A warm welcome to the 2004 KWF

 

It’s hard to believe that this is the 11th Kirtland’s Warbler Festival. It’s even harder to believe that the festival has evolved in to a nationally acclaimed nature/birding event. It’s not unusual these days to open my email and find messages from all over the country regarding the warbler or the festival. Recent emails came from New Mexico, Maine, Ohio, California, Pennsylvania and Illinois.

As I was writing this, I took a telephone call from Mr. Jim Runkel, who was calling from Texas and regretted that he couldn’t make the festival. But he was going to be in the area two weeks later and was wondering how he might see a Kirtland’s. (We tipped him off to the tours run by the U.S. Forest Service, Mio, and the U.S. Fish and Wildlife Service out of the Grayling Holiday Inn.)
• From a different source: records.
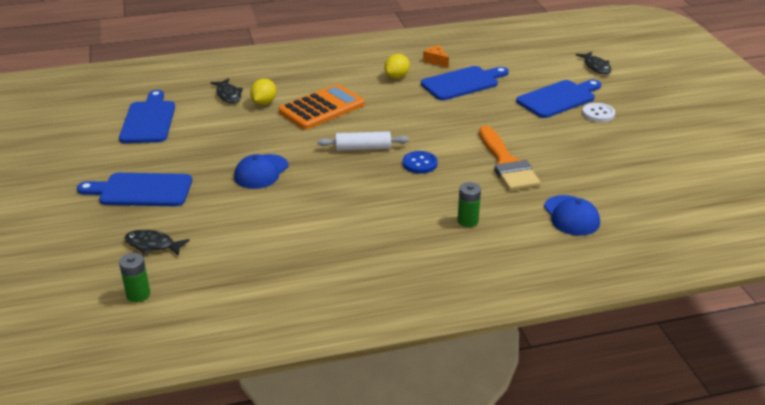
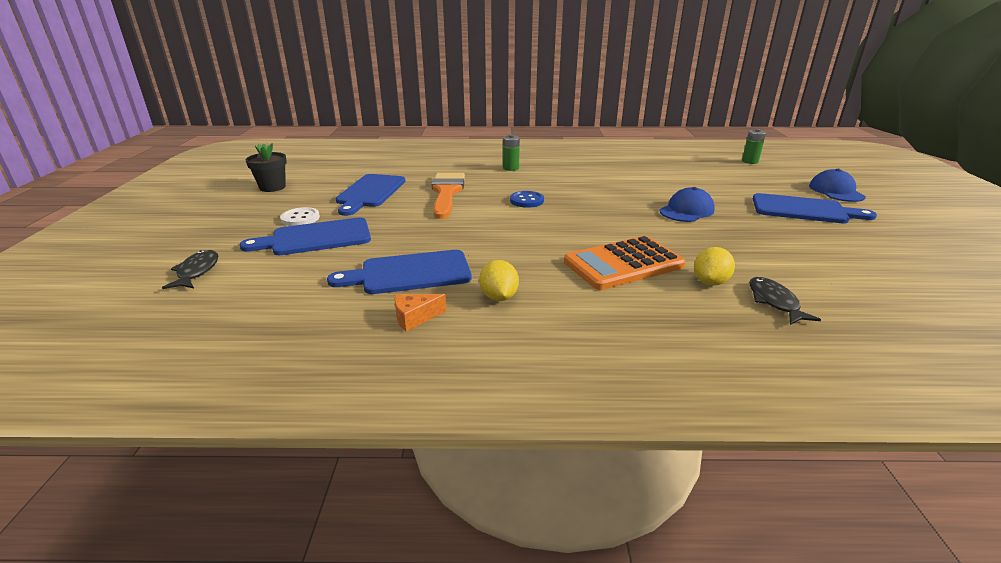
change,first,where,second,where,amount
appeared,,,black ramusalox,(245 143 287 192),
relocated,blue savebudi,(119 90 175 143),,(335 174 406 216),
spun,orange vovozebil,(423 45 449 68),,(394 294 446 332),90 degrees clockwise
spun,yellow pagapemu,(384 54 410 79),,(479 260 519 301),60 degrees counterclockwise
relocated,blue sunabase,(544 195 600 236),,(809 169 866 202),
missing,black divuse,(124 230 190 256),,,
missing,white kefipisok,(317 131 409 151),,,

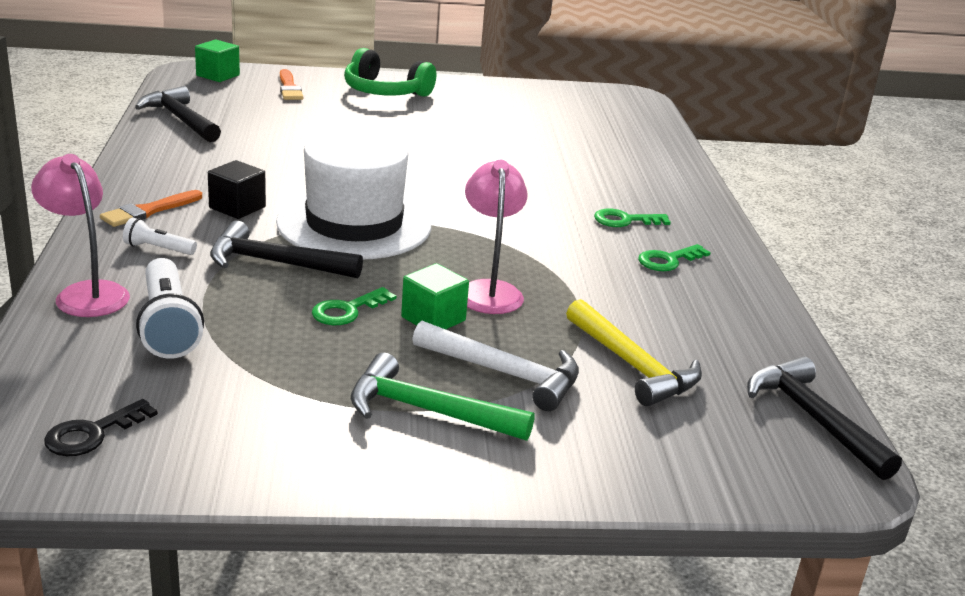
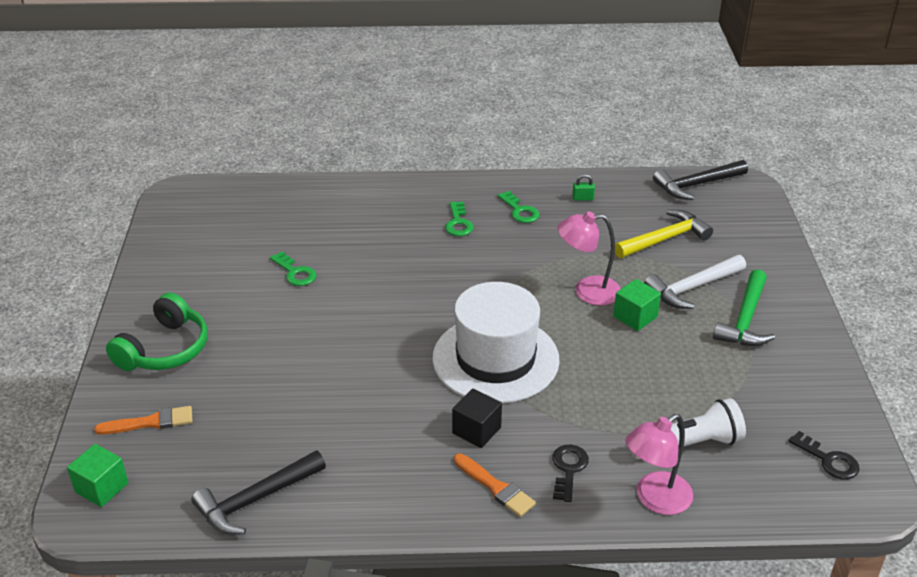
change,first,where,second,where,amount
relocated,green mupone,(312 287 396 325),,(270 252 316 286),
exchanged,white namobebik,(123 217 197 255),black mupone,(552 445 589 502),
appeared,,,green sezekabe,(572 174 595 201),
spun,white pubomul,(412 321 579 411),,(644 255 746 309),150 degrees counterclockwise
missing,black pubomul,(210 221 363 278),,,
KCC webmaster Marj Esch has created a fabulous KW Festival website, http://warbler.kirtland.edu, which in recent months has registered almost 4,000 hits.

It’s very unusual for a community college to achieve a national stature for anything, but KCC has, at least among birders and nature lovers, been lofted into that rarified atmosphere thanks to a half-ounce bit of feathers that nests only in a few counties in northern Michigan.
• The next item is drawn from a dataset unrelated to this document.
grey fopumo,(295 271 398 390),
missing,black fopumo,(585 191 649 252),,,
The Kirtland’s warbler and the festival that celebrates it are also having an economic impact on our area, to what extent we’re not sure. But we do know that our out-of-state and downstate visitors – and there are plenty of them – are booking rooms, staying in area campsites, filling their gas tanks, eating in our restaurants, shopping in our stores.

The festival committee, in conjunction with the U.S. Fish and Wildlife Service, will be polling festival-goers to see if we can’t begin to get a handle on what the festival and its warbler contributes to the area. “Ecotourism” has been a buzzword for years and it will be interesting to see what our research begins to turn up.

But the festival is also for us local folks too. It began as a community event and it always will be a community event. That’s why kid’s activities will always be a big part of the event. That’s also why, for example, we hired the Whispering Pines Animal Kingdom (see Page 10) to come to last year’s festival (they’re here again) with their beautiful exotic animals.

Last year, the discussion at a certain festival committee meeting was pretty lively with one faction worried that the festival was going to take on a “circus atmosphere.” But the doubters cried “uncle” when they saw what a classy (and educational) act Whispering Pines turned out to be for both kids and adults. Tia, the cougar, was my favorite. I’d like to think we became buddies (she let me scratch her ears – a festival chairman perk!) but, alas, she hasn’t written or emailed.

So welcome to the 2004 Kirtland’s Warbler Festival. Have fun, stop by the Headquarters Tent and say hi, let us know what you like or don’t like. We appreciate the feedback – after all, it’s your festival.

One final note: We had a phone call from a physician in Manhattan (NYC). Doc wanted some festival info and particularly wanted to know if there was a Hyatt Regency in Roscommon. I told him not yet, but we’re working on it.